==== The input ====
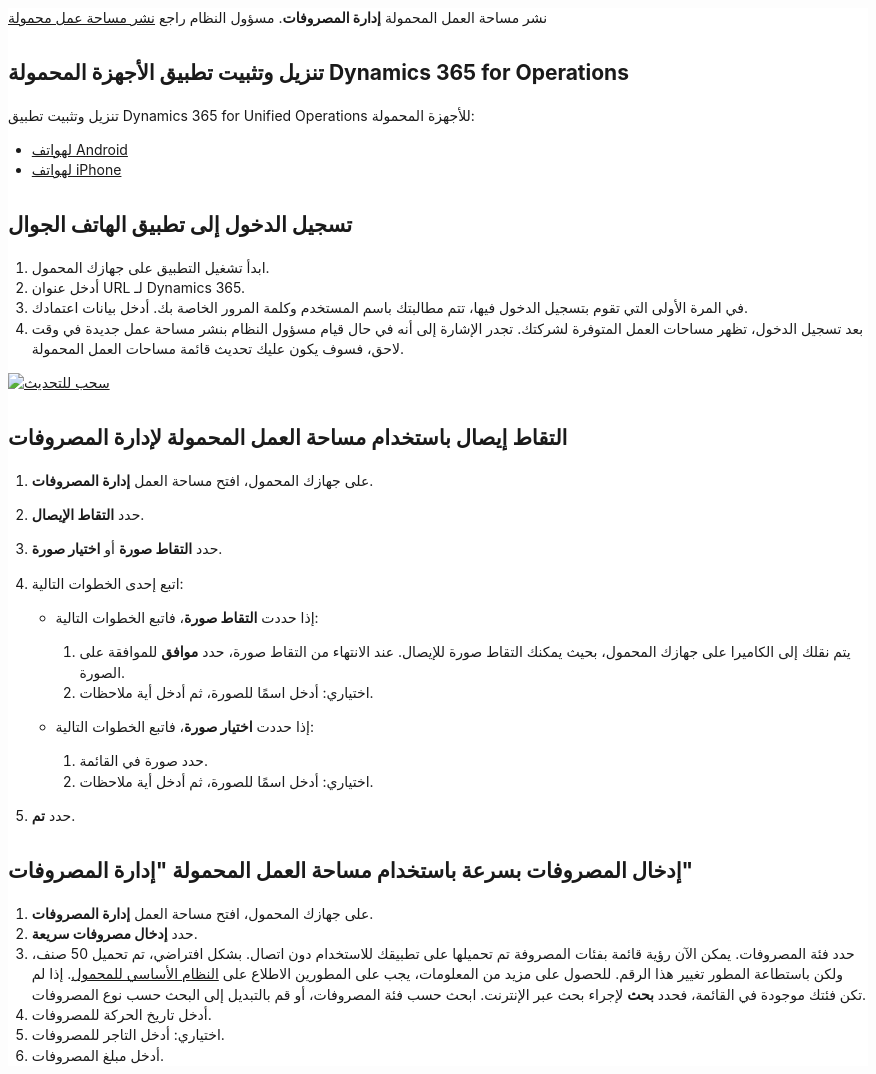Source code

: <tr class="even">
<td>نشر مساحة العمل المحمولة <strong>إدارة المصروفات</strong>.</td>
<td>مسؤول النظام</td>
<td>راجع <a href="../../dev-itpro/mobile-apps/publish-mobile-workspace.md">نشر مساحة عمل محمولة</a></td>
</tr>
</tbody>
</table>

## <a name="download-and-install-the-dynamics-365-for-operations-mobile-app"></a>تنزيل وتثبيت تطبيق الأجهزة المحمولة Dynamics 365 for Operations
تنزيل وتثبيت تطبيق Dynamics 365 for Unified Operations للأجهزة المحمولة:

- [لهواتف Android](https://go.microsoft.com/fwlink/?linkid=850662)
- [لهواتف iPhone](https://go.microsoft.com/fwlink/?linkid=850663)

## <a name="sign-in-to-the-mobile-app"></a>تسجيل الدخول إلى تطبيق الهاتف الجوال
1. ابدأ تشغيل التطبيق على جهازك المحمول.
2. أدخل عنوان URL لـ Dynamics 365.
4. في المرة الأولى التي تقوم بتسجيل الدخول فيها، تتم مطالبتك باسم المستخدم وكلمة المرور الخاصة بك. أدخل بيانات اعتمادك.
5. بعد تسجيل الدخول، تظهر مساحات العمل المتوفرة لشركتك. تجدر الإشارة إلى أنه في حال قيام مسؤول النظام بنشر مساحة عمل جديدة في وقت لاحق، فسوف يكون عليك تحديث قائمة مساحات العمل المحمولة.


[![سحب للتحديث](./media/pull-to-refresh-list-of-workspaces-183x300.png)](./media/pull-to-refresh-list-of-workspaces.png)

## <a name="capture-a-receipt-by-using-the-expense-management-mobile-workspace"></a>التقاط إيصال باستخدام مساحة العمل المحمولة لإدارة المصروفات

1. على جهازك المحمول، افتح مساحة العمل **إدارة المصروفات**.
2. حدد **التقاط الإيصال**.
3. حدد **التقاط صورة‬** أو **اختيار صورة**.
4. اتبع إحدى الخطوات التالية:

    - إذا حددت **التقاط صورة‬**، فاتبع الخطوات التالية:

        1. يتم نقلك إلى الكاميرا على جهازك المحمول، بحيث يمكنك التقاط صورة للإيصال. عند الانتهاء من التقاط صورة، حدد **موافق** للموافقة على الصورة.
        2. اختياري: أدخل اسمًا للصورة، ثم أدخل أية ملاحظات.

    - إذا حددت **اختيار صورة**، فاتبع الخطوات التالية:

        1. حدد صورة في القائمة.
        2. اختياري: أدخل اسمًا للصورة، ثم أدخل أية ملاحظات.

5. حدد **تم**.

## <a name="quickly-enter-expenses-by-using-the-expense-management-mobile-workspace"></a>إدخال المصروفات بسرعة باستخدام مساحة العمل المحمولة "إدارة المصروفات"
1. على جهازك المحمول، افتح مساحة العمل **إدارة المصروفات**.
2. حدد **إدخال مصروفات سريعة**.
3. حدد فئة المصروفات. يمكن الآن رؤية قائمة بفئات المصروفة تم تحميلها على تطبيقك للاستخدام دون اتصال. بشكل افتراضي، تم تحميل 50 صنف، ولكن باستطاعة المطور تغيير هذا الرقم. للحصول على مزيد من المعلومات، يجب على المطورين الاطلاع على [النظام الأساسي للمحمول](../../dev-itpro/mobile-apps/platform/mobile-platform-home-page.md). إذا لم تكن فئتك موجودة في القائمة، فحدد **بحث‬** لإجراء بحث عبر الإنترنت. ابحث حسب فئة المصروفات، أو قم بالتبديل إلى البحث حسب نوع المصروفات.
4. أدخل تاريخ الحركة للمصروفات.
5. اختياري: أدخل التاجر للمصروفات.
6. أدخل مبلغ المصروفات.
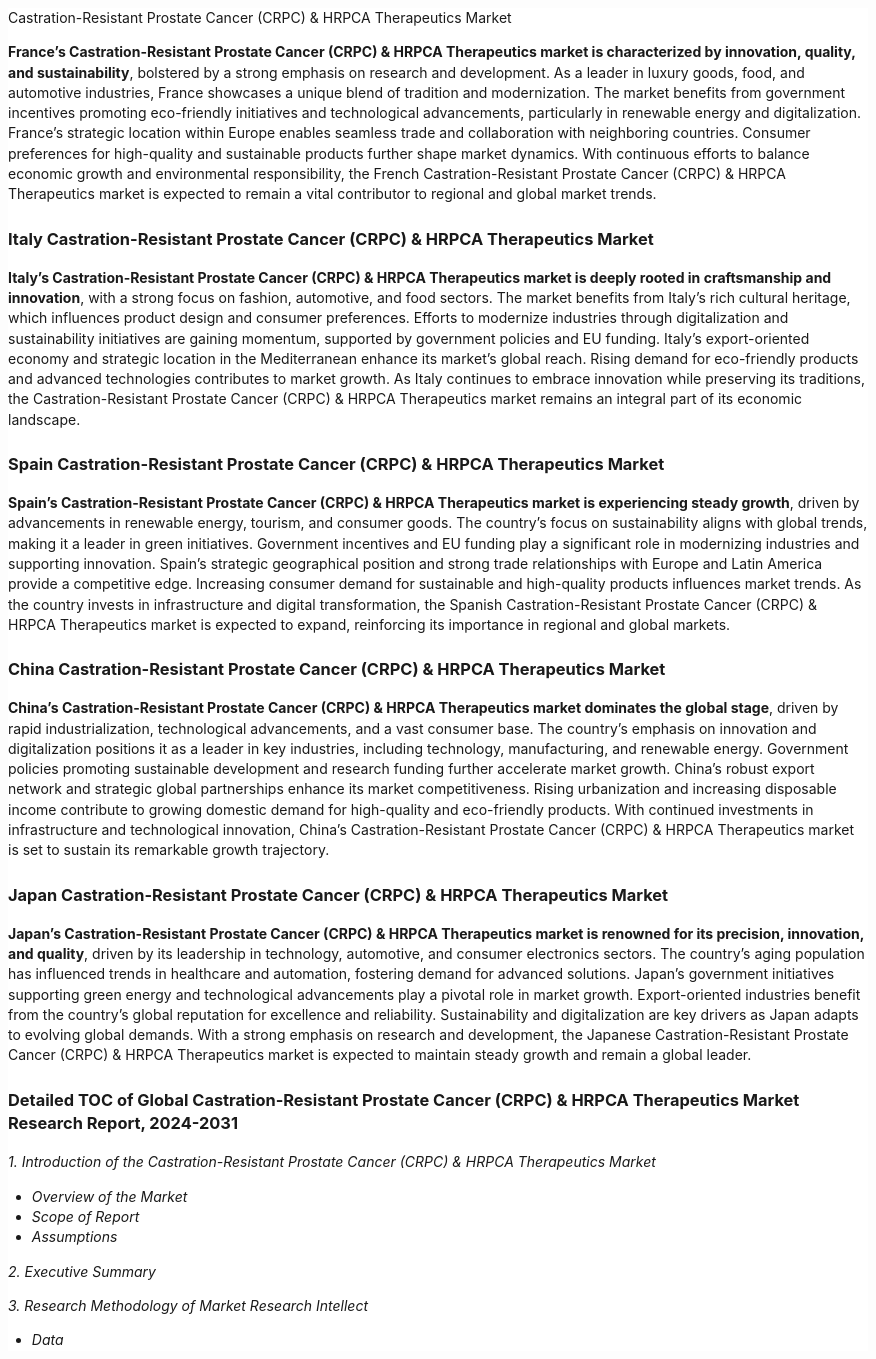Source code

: Castration-Resistant Prostate Cancer (CRPC) & HRPCA Therapeutics Market</strong></h3><p><strong>France&rsquo;s Castration-Resistant Prostate Cancer (CRPC) & HRPCA Therapeutics market is characterized by innovation, quality, and sustainability</strong>, bolstered by a strong emphasis on research and development. As a leader in luxury goods, food, and automotive industries, France showcases a unique blend of tradition and modernization. The market benefits from government incentives promoting eco-friendly initiatives and technological advancements, particularly in renewable energy and digitalization. France&rsquo;s strategic location within Europe enables seamless trade and collaboration with neighboring countries. Consumer preferences for high-quality and sustainable products further shape market dynamics. With continuous efforts to balance economic growth and environmental responsibility, the French Castration-Resistant Prostate Cancer (CRPC) & HRPCA Therapeutics market is expected to remain a vital contributor to regional and global market trends.</p><h3><strong>Italy Castration-Resistant Prostate Cancer (CRPC) & HRPCA Therapeutics Market</strong></h3><p><strong>Italy&rsquo;s Castration-Resistant Prostate Cancer (CRPC) & HRPCA Therapeutics market is deeply rooted in craftsmanship and innovation</strong>, with a strong focus on fashion, automotive, and food sectors. The market benefits from Italy&rsquo;s rich cultural heritage, which influences product design and consumer preferences. Efforts to modernize industries through digitalization and sustainability initiatives are gaining momentum, supported by government policies and EU funding. Italy&rsquo;s export-oriented economy and strategic location in the Mediterranean enhance its market&rsquo;s global reach. Rising demand for eco-friendly products and advanced technologies contributes to market growth. As Italy continues to embrace innovation while preserving its traditions, the Castration-Resistant Prostate Cancer (CRPC) & HRPCA Therapeutics market remains an integral part of its economic landscape.</p><h3><strong>Spain Castration-Resistant Prostate Cancer (CRPC) & HRPCA Therapeutics Market</strong></h3><p><strong>Spain&rsquo;s Castration-Resistant Prostate Cancer (CRPC) & HRPCA Therapeutics market is experiencing steady growth</strong>, driven by advancements in renewable energy, tourism, and consumer goods. The country&rsquo;s focus on sustainability aligns with global trends, making it a leader in green initiatives. Government incentives and EU funding play a significant role in modernizing industries and supporting innovation. Spain&rsquo;s strategic geographical position and strong trade relationships with Europe and Latin America provide a competitive edge. Increasing consumer demand for sustainable and high-quality products influences market trends. As the country invests in infrastructure and digital transformation, the Spanish Castration-Resistant Prostate Cancer (CRPC) & HRPCA Therapeutics market is expected to expand, reinforcing its importance in regional and global markets.</p><h3><strong>China Castration-Resistant Prostate Cancer (CRPC) & HRPCA Therapeutics Market</strong></h3><p><strong>China&rsquo;s Castration-Resistant Prostate Cancer (CRPC) & HRPCA Therapeutics market dominates the global stage</strong>, driven by rapid industrialization, technological advancements, and a vast consumer base. The country&rsquo;s emphasis on innovation and digitalization positions it as a leader in key industries, including technology, manufacturing, and renewable energy. Government policies promoting sustainable development and research funding further accelerate market growth. China&rsquo;s robust export network and strategic global partnerships enhance its market competitiveness. Rising urbanization and increasing disposable income contribute to growing domestic demand for high-quality and eco-friendly products. With continued investments in infrastructure and technological innovation, China&rsquo;s Castration-Resistant Prostate Cancer (CRPC) & HRPCA Therapeutics market is set to sustain its remarkable growth trajectory.</p><h3><strong>Japan Castration-Resistant Prostate Cancer (CRPC) & HRPCA Therapeutics Market</strong></h3><p><strong>Japan&rsquo;s Castration-Resistant Prostate Cancer (CRPC) & HRPCA Therapeutics market is renowned for its precision, innovation, and quality</strong>, driven by its leadership in technology, automotive, and consumer electronics sectors. The country&rsquo;s aging population has influenced trends in healthcare and automation, fostering demand for advanced solutions. Japan&rsquo;s government initiatives supporting green energy and technological advancements play a pivotal role in market growth. Export-oriented industries benefit from the country&rsquo;s global reputation for excellence and reliability. Sustainability and digitalization are key drivers as Japan adapts to evolving global demands. With a strong emphasis on research and development, the Japanese Castration-Resistant Prostate Cancer (CRPC) & HRPCA Therapeutics market is expected to maintain steady growth and remain a global leader.</p><h3><span class="">Detailed TOC of Global Castration-Resistant Prostate Cancer (CRPC) & HRPCA Therapeutics Market Research Report, 2024-2031</span></h3><p><em><span class="font-[700]">1. Introduction of the Castration-Resistant Prostate Cancer (CRPC) & HRPCA Therapeutics Market</span></em></p><ul><li><em><span class="">Overview of the Market</span></em></li><li><em><span class="">Scope of Report</span></em></li><li><em><span class="">Assumptions</span></em></li></ul><p><em><span class="font-[700]">2. Executive Summary</span></em></p><p><em><span class="font-[700]">3. Research Methodology of Market Research Intellect</span></em></p><ul><li><em><span class="">Data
====
> **Task item**
Give the lines of the items as a numbered list, beginning at the line that contains "[![سحب للتحديث" and stopping after the line that contains "4. اتبع إحدى". Leave out any blank lines.

> **Answer for the task**
1. [![سحب للتحديث](./media/pull-to-refresh-list-of-workspaces-183x300.png)](./media/pull-to-refresh-list-of-workspaces.png)
2. ## <a name="capture-a-receipt-by-using-the-expense-management-mobile-workspace"></a>التقاط إيصال باستخدام مساحة العمل المحمولة لإدارة المصروفات
3. 1. على جهازك المحمول، افتح مساحة العمل **إدارة المصروفات**.
4. 2. حدد **التقاط الإيصال**.
5. 3. حدد **التقاط صورة‬** أو **اختيار صورة**.
6. 4. اتبع إحدى الخطوات التالية:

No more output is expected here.